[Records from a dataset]
__________________________________________________

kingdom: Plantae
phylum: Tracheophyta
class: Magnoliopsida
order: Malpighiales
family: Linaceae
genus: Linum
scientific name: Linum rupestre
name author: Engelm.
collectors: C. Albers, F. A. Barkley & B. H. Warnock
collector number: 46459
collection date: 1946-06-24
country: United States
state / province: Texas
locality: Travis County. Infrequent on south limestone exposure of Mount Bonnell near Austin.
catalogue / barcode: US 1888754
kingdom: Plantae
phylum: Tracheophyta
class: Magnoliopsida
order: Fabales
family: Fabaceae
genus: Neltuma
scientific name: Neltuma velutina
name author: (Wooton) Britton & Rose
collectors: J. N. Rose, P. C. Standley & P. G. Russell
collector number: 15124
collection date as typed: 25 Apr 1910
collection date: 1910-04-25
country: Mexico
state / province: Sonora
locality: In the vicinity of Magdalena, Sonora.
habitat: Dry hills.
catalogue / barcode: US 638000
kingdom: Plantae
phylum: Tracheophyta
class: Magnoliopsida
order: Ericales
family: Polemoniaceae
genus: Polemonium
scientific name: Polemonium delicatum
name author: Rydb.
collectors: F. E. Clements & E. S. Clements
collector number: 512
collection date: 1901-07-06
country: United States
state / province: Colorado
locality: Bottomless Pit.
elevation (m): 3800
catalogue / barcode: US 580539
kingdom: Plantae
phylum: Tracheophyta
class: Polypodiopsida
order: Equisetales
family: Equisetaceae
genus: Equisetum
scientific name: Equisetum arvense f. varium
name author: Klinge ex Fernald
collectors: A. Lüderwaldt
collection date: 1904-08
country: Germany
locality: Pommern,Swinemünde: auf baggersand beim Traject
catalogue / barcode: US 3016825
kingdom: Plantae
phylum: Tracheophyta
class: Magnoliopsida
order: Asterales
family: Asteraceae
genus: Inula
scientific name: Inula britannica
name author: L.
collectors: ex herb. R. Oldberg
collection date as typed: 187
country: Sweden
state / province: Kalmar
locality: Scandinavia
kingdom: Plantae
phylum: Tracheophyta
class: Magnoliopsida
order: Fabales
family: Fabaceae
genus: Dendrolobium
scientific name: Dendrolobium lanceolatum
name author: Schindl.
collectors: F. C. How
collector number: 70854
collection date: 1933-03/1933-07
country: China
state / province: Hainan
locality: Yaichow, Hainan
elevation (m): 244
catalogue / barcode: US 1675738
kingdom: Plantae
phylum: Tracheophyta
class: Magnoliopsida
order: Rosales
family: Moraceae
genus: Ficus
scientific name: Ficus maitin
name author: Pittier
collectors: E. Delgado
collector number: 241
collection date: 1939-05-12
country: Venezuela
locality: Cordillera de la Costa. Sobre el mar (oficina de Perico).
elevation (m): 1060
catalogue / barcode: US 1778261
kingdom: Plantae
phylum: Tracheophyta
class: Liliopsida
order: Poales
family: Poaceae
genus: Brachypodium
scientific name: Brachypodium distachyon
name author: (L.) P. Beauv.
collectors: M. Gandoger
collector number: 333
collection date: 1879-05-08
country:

__________________________________________________

*REQUIREMENTS*
Copy the lines of the entries above verbatim, from the line holding "catalogue / barcode: US 3016825" through the line holding "state / province: Kalmar", both included.

*RESPONSE FOR THIS EXERCISE*
catalogue / barcode: US 3016825
kingdom: Plantae
phylum: Tracheophyta
class: Magnoliopsida
order: Asterales
family: Asteraceae
genus: Inula
scientific name: Inula britannica
name author: L.
collectors: ex herb. R. Oldberg
collection date as typed: 187
country: Sweden
state / province: Kalmar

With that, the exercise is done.